### INSTRUCTIONS TO FOLLOW
Rewrite every line of the listing below with "Page size" replaced by "Image size" and everything else unchanged. Leave the pictures out of your answer.

### DATA SUPPLIED

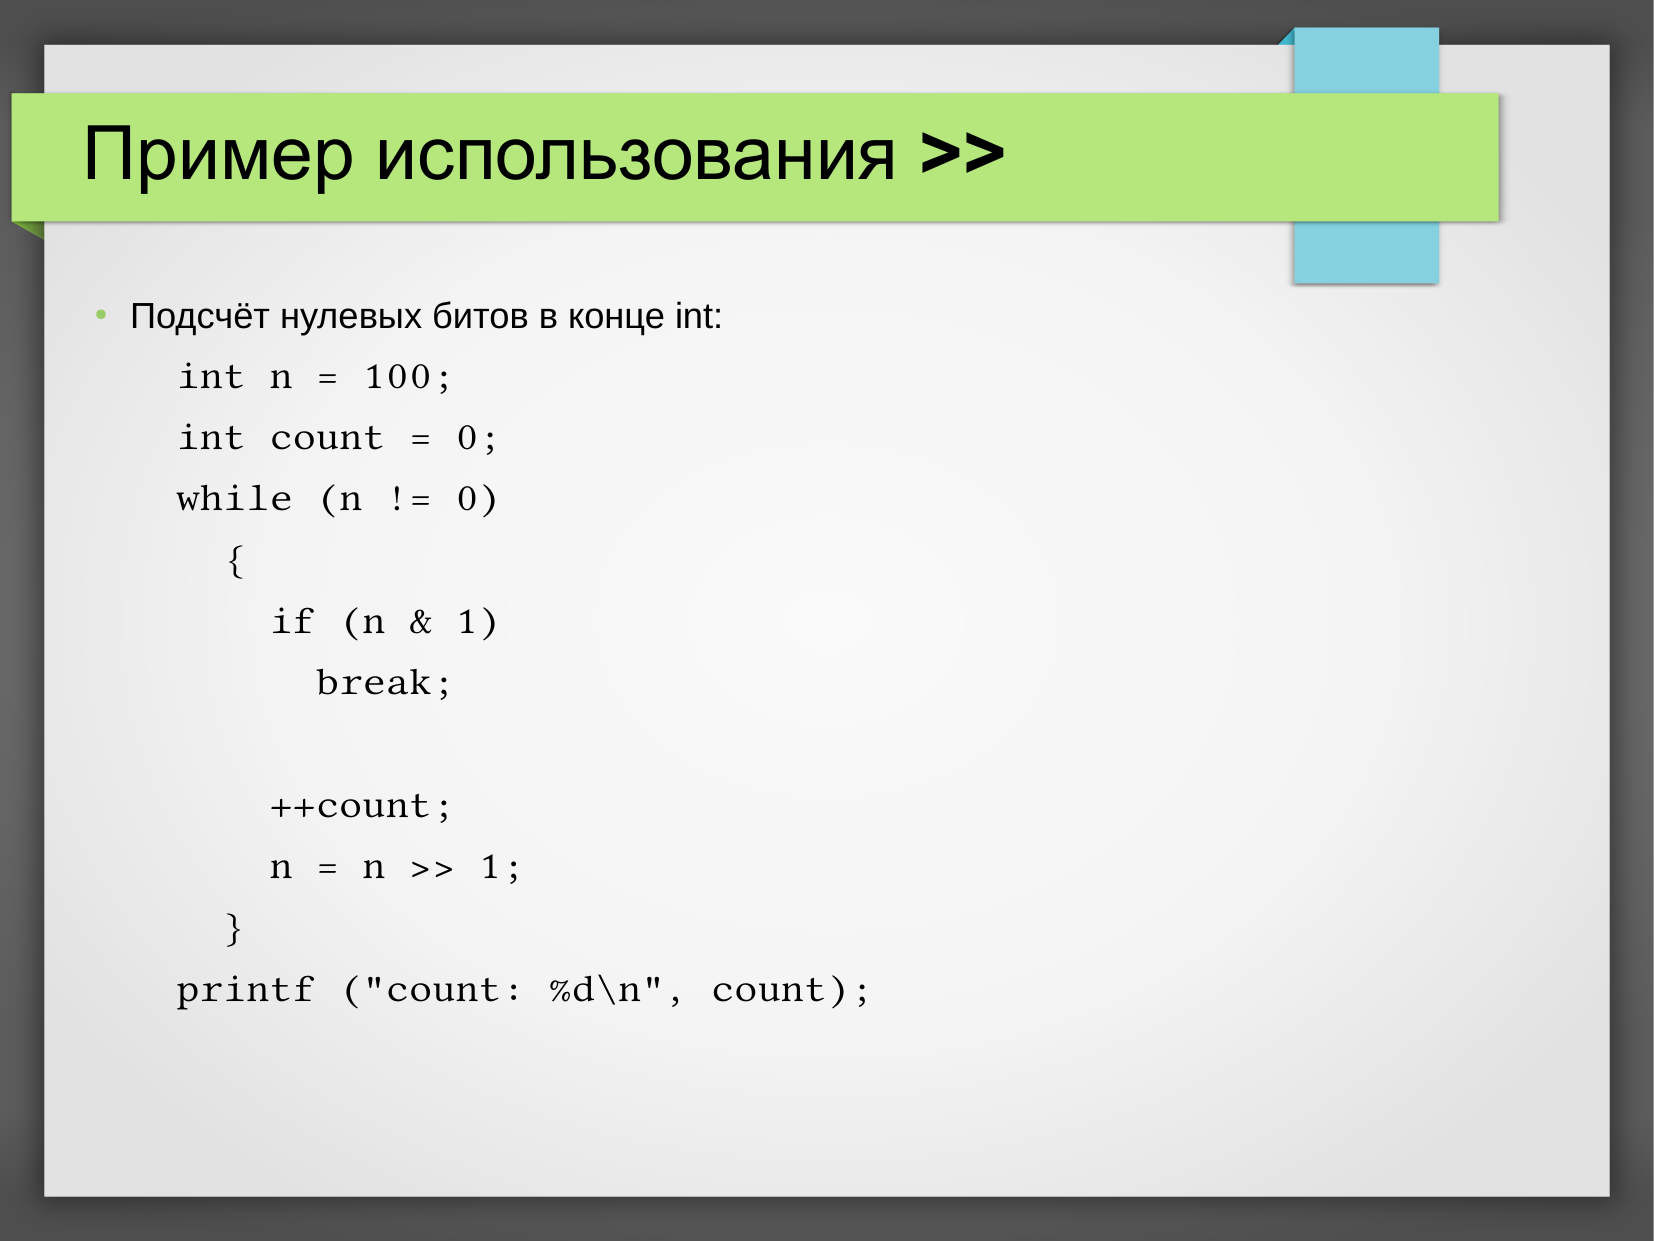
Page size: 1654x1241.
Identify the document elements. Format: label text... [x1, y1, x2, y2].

list Подсчёт нулевых битов в конце int: int n = 100; int count = 0; while (n != 0) { if (n & 1) break; ++count; n = n >> 1; } printf ("count: %d\n", count); [82, 295, 1571, 1015]
title Пример использования >> [82, 94, 1264, 213]
picture [0, 0, 1654, 1241]
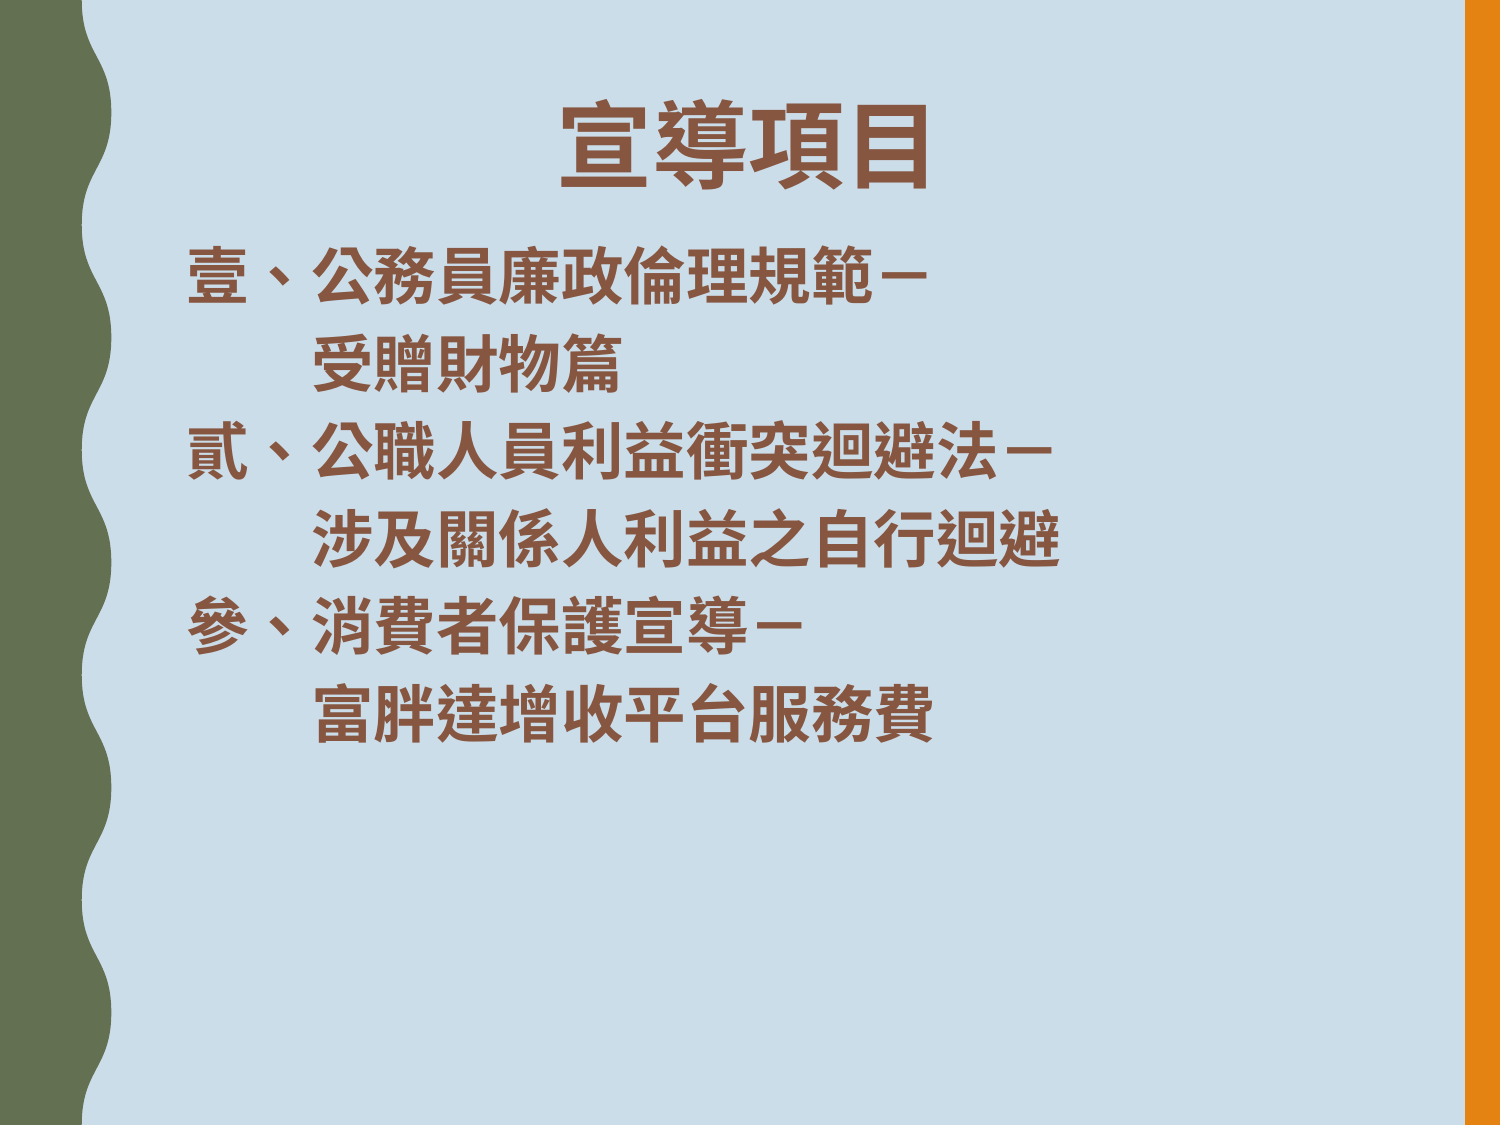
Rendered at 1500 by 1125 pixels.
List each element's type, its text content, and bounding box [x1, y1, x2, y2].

text_box 宣導項目 [163, 78, 1333, 229]
text_box 壹、公務員廉政倫理規範－ 受贈財物篇 貳、公職人員利益衝突迴避法－ 涉及關係人利益之自行迴避 參、消費者保護宣導－ 富胖達增收平台服務費 [161, 229, 1477, 1046]
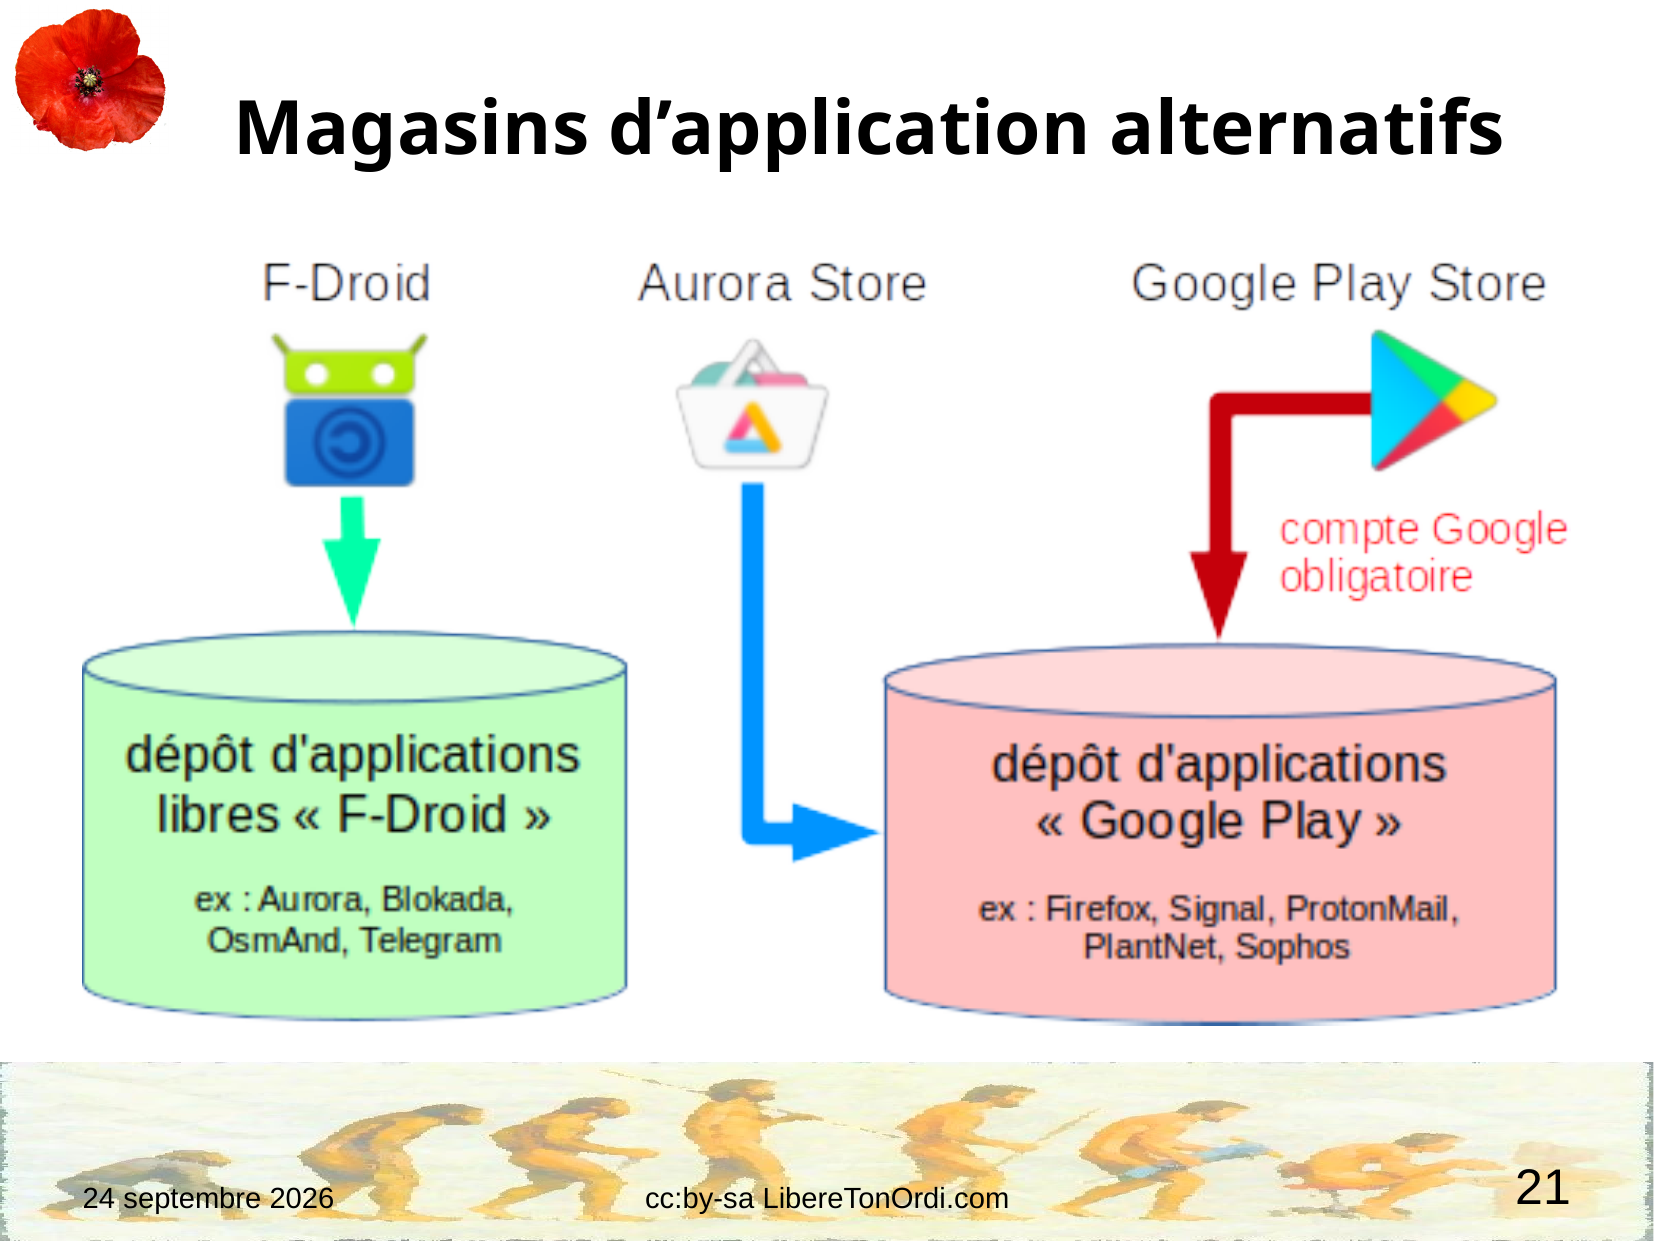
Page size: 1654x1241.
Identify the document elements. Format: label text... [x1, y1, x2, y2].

picture [11, 5, 169, 154]
title Magasins d’application alternatifs [168, 49, 1571, 201]
picture [0, 1062, 1654, 1241]
picture [82, 261, 1571, 1026]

### REPLY
Image size: 1654x1241.
Identify the document elements. Format: label text... [x1, y1, x2, y2].

list Подсчёт нулевых битов в конце int: int n = 100; int count = 0; while (n != 0) { if (n & 1) break; ++count; n = n >> 1; } printf ("count: %d\n", count); [82, 295, 1571, 1015]
title Пример использования >> [82, 94, 1264, 213]
picture [0, 0, 1654, 1241]
Rendered at 1500 by 1125 pixels.
List each element's type, its text content, and bounding box [x1, y1, x2, y2].

text_box 宣導項目 [163, 78, 1333, 229]
text_box 壹、公務員廉政倫理規範－ 受贈財物篇 貳、公職人員利益衝突迴避法－ 涉及關係人利益之自行迴避 參、消費者保護宣導－ 富胖達增收平台服務費 [161, 229, 1477, 1046]
Image size: 1654x1241.
Identify the document elements. Format: label text... [x1, y1, x2, y2].

picture [11, 5, 169, 154]
title Magasins d’application alternatifs [168, 49, 1571, 201]
picture [0, 1062, 1654, 1241]
picture [82, 261, 1571, 1026]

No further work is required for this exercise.